Hacia el final de la era de los neandertales, vemos un avance en las técnicas y
pasamos a una etapa llamada Chatelperroniana. Este avance se supone debido a
copias de los neandertales de las técnicas sapiens. Ahora encontramos aparte de
herramientas, objetos tales como pendientes, dientes de animales agujereados, y
lo que parecen ser los cimientos de una cabaña.

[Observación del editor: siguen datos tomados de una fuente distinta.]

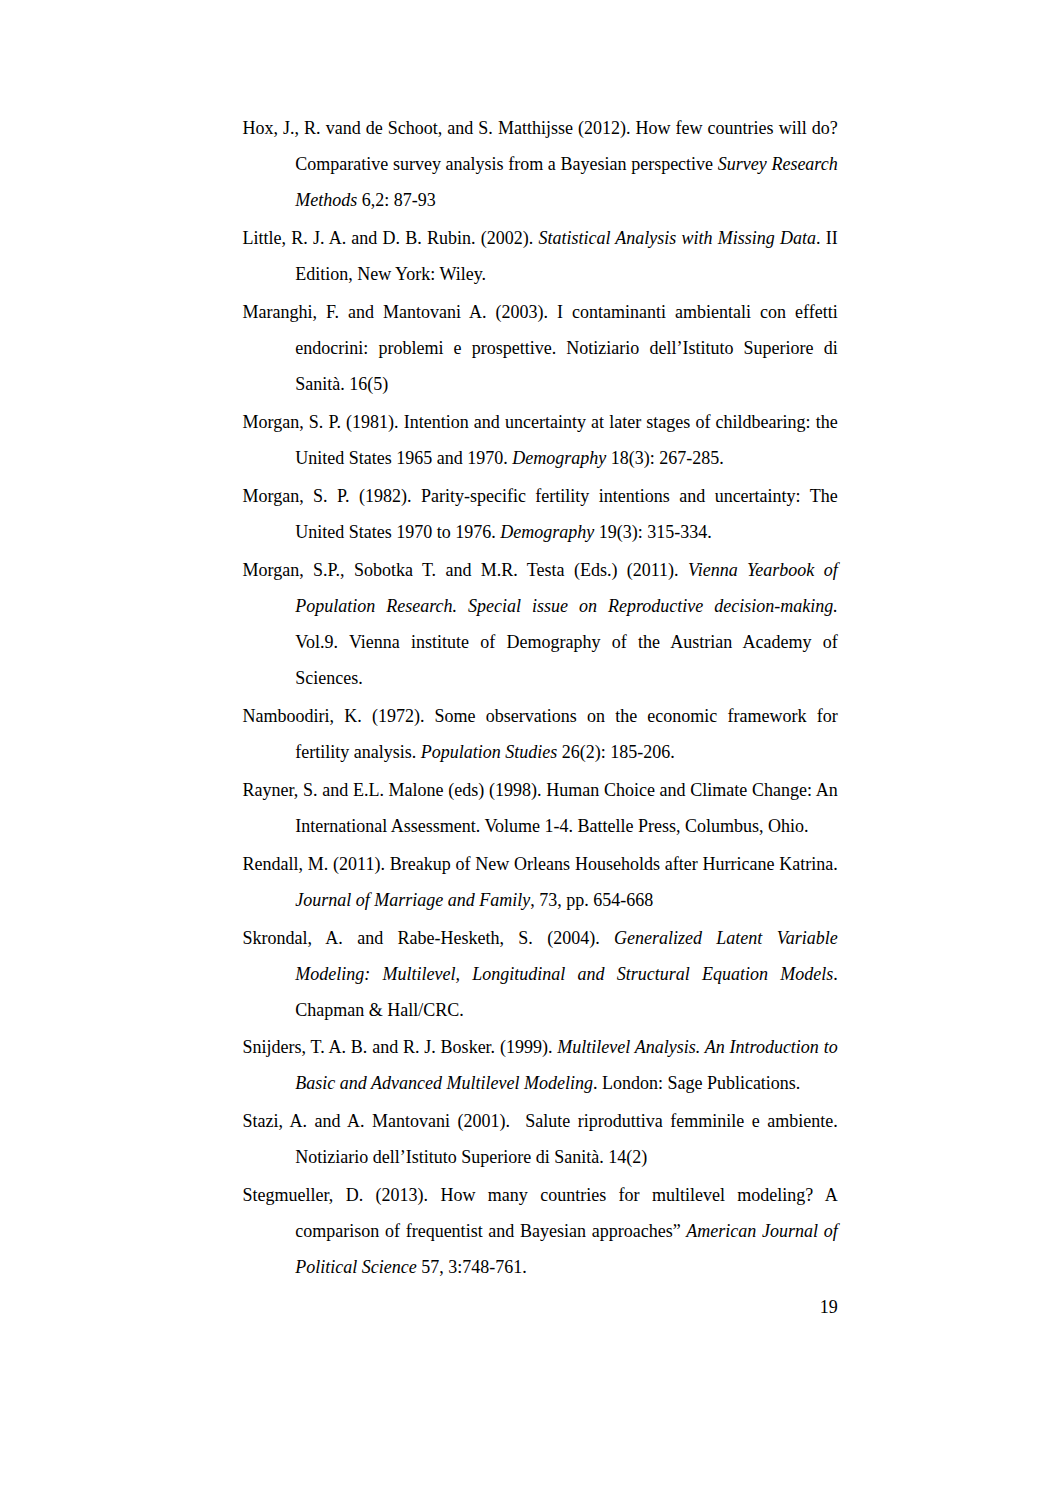Hox, J., R. vand de Schoot, and S. Matthijsse (2012). How few countries will do? Comparative survey analysis from a Bayesian perspective Survey Research Methods 6,2: 87-93
Little, R. J. A. and D. B. Rubin. (2002). Statistical Analysis with Missing Data. II Edition, New York: Wiley.
Maranghi, F. and Mantovani A. (2003). I contaminanti ambientali con effetti endocrini: problemi e prospettive. Notiziario dell’Istituto Superiore di Sanità. 16(5)
Morgan, S. P. (1981). Intention and uncertainty at later stages of childbearing: the United States 1965 and 1970. Demography 18(3): 267-285.
Morgan, S. P. (1982). Parity-specific fertility intentions and uncertainty: The United States 1970 to 1976. Demography 19(3): 315-334.
Morgan, S.P., Sobotka T. and M.R. Testa (Eds.) (2011). Vienna Yearbook of Population Research. Special issue on Reproductive decision-making. Vol.9. Vienna institute of Demography of the Austrian Academy of Sciences.
Namboodiri, K. (1972). Some observations on the economic framework for fertility analysis. Population Studies 26(2): 185-206.
Rayner, S. and E.L. Malone (eds) (1998). Human Choice and Climate Change: An International Assessment. Volume 1-4. Battelle Press, Columbus, Ohio.
Rendall, M. (2011). Breakup of New Orleans Households after Hurricane Katrina. Journal of Marriage and Family, 73, pp. 654-668
Skrondal, A. and Rabe-Hesketh, S. (2004). Generalized Latent Variable Modeling: Multilevel, Longitudinal and Structural Equation Models. Chapman & Hall/CRC.
Snijders, T. A. B. and R. J. Bosker. (1999). Multilevel Analysis. An Introduction to Basic and Advanced Multilevel Modeling. London: Sage Publications.
Stazi, A. and A. Mantovani (2001). Salute riproduttiva femminile e ambiente. Notiziario dell’Istituto Superiore di Sanità. 14(2)
Stegmueller, D. (2013). How many countries for multilevel modeling? A comparison of frequentist and Bayesian approaches” American Journal of Political Science 57, 3:748-761.
19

La faringe era más corta que en los humanos modernos. Esto quiere decir
solamente que no podían producir exactamente los mismos sonidos que nosotros,
pero no quiere decir que no poseyeran lenguaje. Probablemente poseían un lenguaje
articulado, gestos u otras formas, pero no sabemos si poseían síntaxis,
gramática o un alto nivel de razonamiento simbólico. En un análisis hecho por Lieberman, se llegó a la conclusión de que los
neandertales podían pronunciar al menos tres vocales: a, i, u. Comparado con
otros homínidos, esto es un gran avance.
Los neandertales no parecen haber dependido de símbolos, al menos en la forma en
que nosotros (y los primeros sapiens). De hecho, aparte de las
tumbas, es difícil encontrar conductas simbólicas. Conchas de invertebrados y moluscos fosilizados se han encontrado en sitios de
neandertales, que muestran algún tipo de sentido estético o curiosidad.

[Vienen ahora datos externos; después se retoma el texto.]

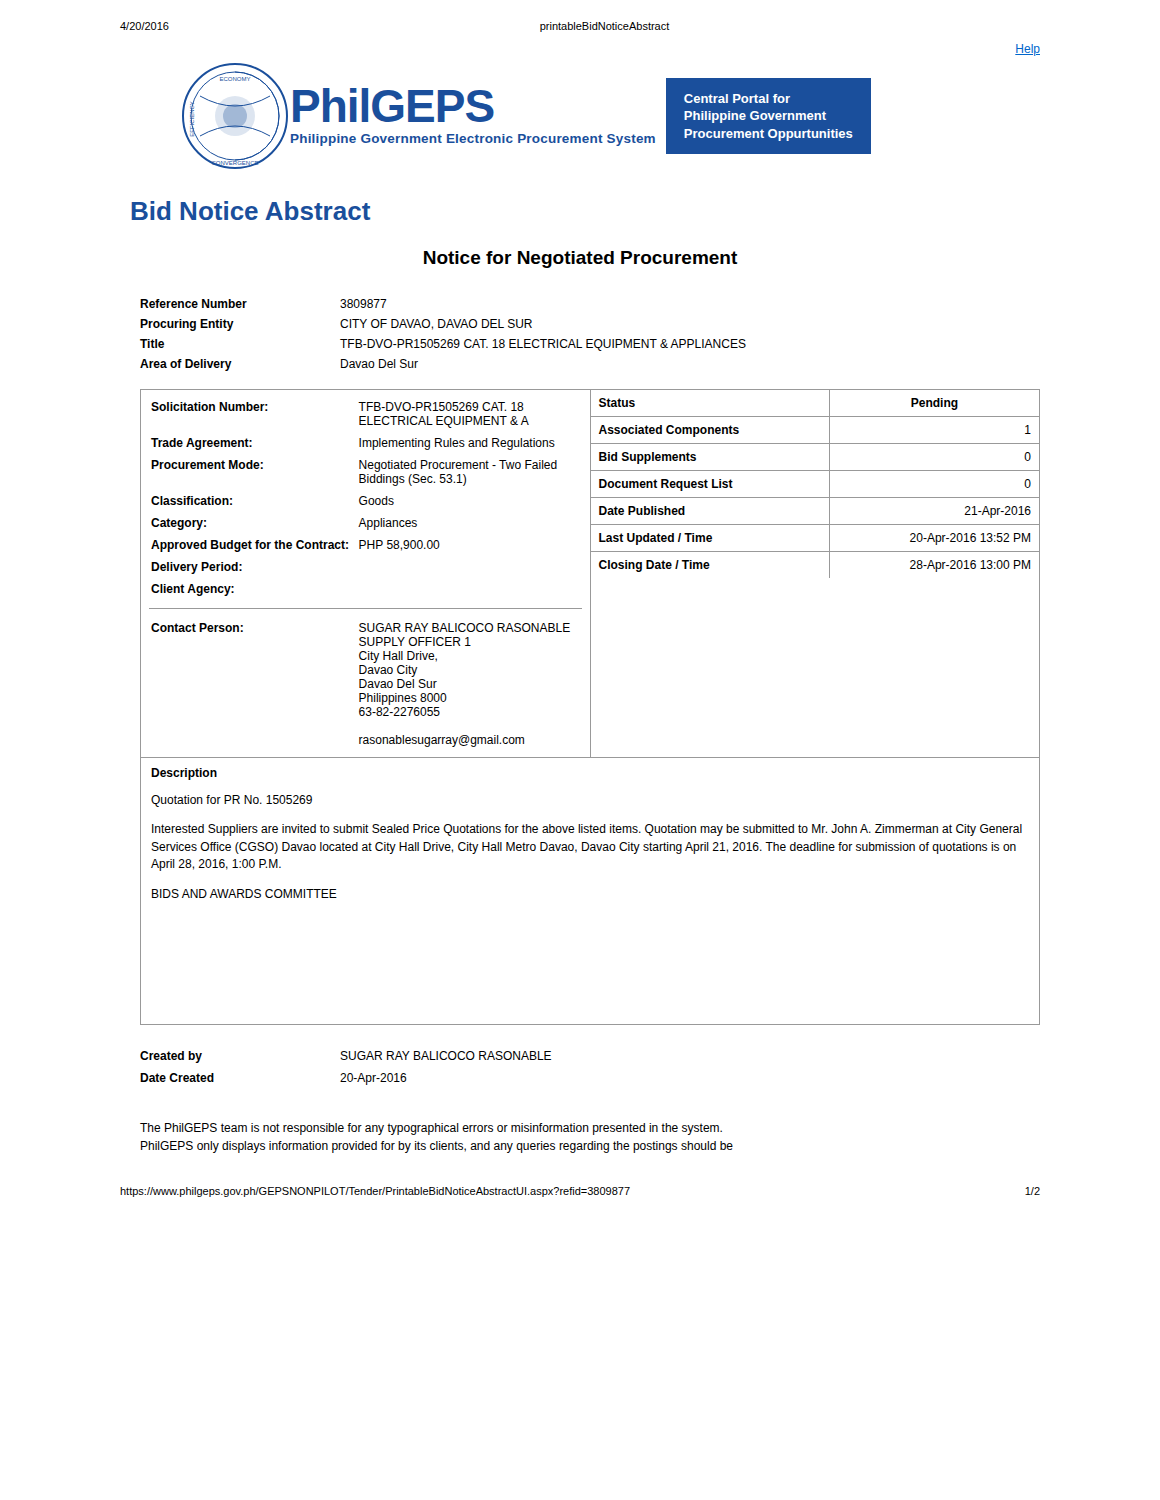4/20/2016
printableBidNoticeAbstract
Help
ECONOMY EFFICIENCY CONVERGENCE
Phil GEPS
Philippine Government Electronic Procurement System
Central Portal for
Philippine Government
Procurement Oppurtunities
Bid Notice Abstract
Notice for Negotiated Procurement
| Reference Number | 3809877 |
| Procuring Entity | CITY OF DAVAO, DAVAO DEL SUR |
| Title | TFB-DVO-PR1505269 CAT. 18 ELECTRICAL EQUIPMENT & APPLIANCES |
| Area of Delivery | Davao Del Sur |
| / Solicitation Number: / TFB-DVO-PR1505269 CAT. 18 ELECTRICAL EQUIPMENT & A / / Trade Agreement: / Implementing Rules and Regulations / / Procurement Mode: / Negotiated Procurement - Two Failed Biddings (Sec. 53.1) / / Classification: / Goods / / Category: / Appliances / / Approved Budget for the Contract: / PHP 58,900.00 / / Delivery Period: / / / Client Agency: / / / Contact Person: / SUGAR RAY BALICOCO RASONABLE SUPPLY OFFICER 1 City Hall Drive, Davao City Davao Del Sur Philippines 8000 63-82-2276055 rasonablesugarray@gmail.com / | / Status / Pending / / Associated Components / 1 / / Bid Supplements / 0 / / Document Request List / 0 / / Date Published / 21-Apr-2016 / / Last Updated / Time / 20-Apr-2016 13:52 PM / / Closing Date / Time / 28-Apr-2016 13:00 PM / |
| Description Quotation for PR No. 1505269 Interested Suppliers are invited to submit Sealed Price Quotations for the above listed items. Quotation may be submitted to Mr. John A. Zimmerman at City General Services Office (CGSO) Davao located at City Hall Drive, City Hall Metro Davao, Davao City starting April 21, 2016. The deadline for submission of quotations is on April 28, 2016, 1:00 P.M. BIDS AND AWARDS COMMITTEE |
| Created by | SUGAR RAY BALICOCO RASONABLE |
| Date Created | 20-Apr-2016 |
The PhilGEPS team is not responsible for any typographical errors or misinformation presented in the system.
PhilGEPS only displays information provided for by its clients, and any queries regarding the postings should be
https://www.philgeps.gov.ph/GEPSNONPILOT/Tender/PrintableBidNoticeAbstractUI.aspx?refid=3809877
1/2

Debemos desterrar completamente la idea acerca del primitivismo de los
neandertales. Ellos eran una especie tan evolucionada y adaptada a su medio, el
que era hostil, que no puede dejar de sorprendernos el hecho de que hayan podido
sobrevivir en él. Probablemente no tenían las mismas habilidades cognitivas que nosotros, ni se
representaban al mundo de la misma manera, pero sin duda pudieron arreglárselas
perfectamente, al menos hasta que llegamos nosotros, y causamos
probablemente su extinción.
El hombre de Neanderthal constituye la primera especie de homínido moderna que
vivió por toda Europa, y representa una forma que se adaptó al clima imperante
hacia los 300 mil años atrás. Desarrolló un volumen craneal que llegó a ser superior al
nuestro, alcanzado los 1500 cc. Desapareció hace unos 30 mil años, refugiado en cuevas del sur de la península
Ibérica.
Relacion Neanderthal y hombre moderno
Un grupo de científicos de la Universidad de Leipzig descifró una proteína ósea
de un hombre de Neanderthal que vivió hace setenta y cinco mil años, anuncia el
Instituto Max Planck de Antropología Evolutiva.
Es la proteína
(osteocalcina) más antigua descifrada hasta ahora por la ciencia. “Con ayuda de
este análisis pueden ser estudiados también restos fósiles que ya no poseen más
ADN (ácido desoxirribonucleico, información hereditaria)”, indica Sandra Jacob,
portavoz del instituto.
Al igual que el ADN, los aminoácidos pueden
brindar información sobre el parentesco entre especies vivientes y
extinguidas.
Los científicos de Leipzig están interesados en determinar
la probable relación genética entre el hombre de Neanderthal, que desapareció
hace 35,000 años, y el hombre moderno. Los expertos sólo habían podido
investigar restos que contenían todavía trazas de ADN. La comparación de esa
proteína ósea con restos primitivos del hombre moderno indican que el hombre de
Neanderthal no desempeñó ningún papel determinante en la evolución genética de
la humanidad, aunque teóricamente ambos pudieron haber generado descendientes
comunes.
El hombre de Neanderthal y los antecesores prehistóricos del
hombre moderno vivieron en la misma época. El primero habitó en Europa, parte de
Asia y Oriente Medio hace 150 mil años, y el segundo apareció en África hace 100
mil años.
El resto óseo investigado ahora fue de un hombre de Neanderthal
que vivió hace 75 mil años en las cuevas de Shanidar (Iraq).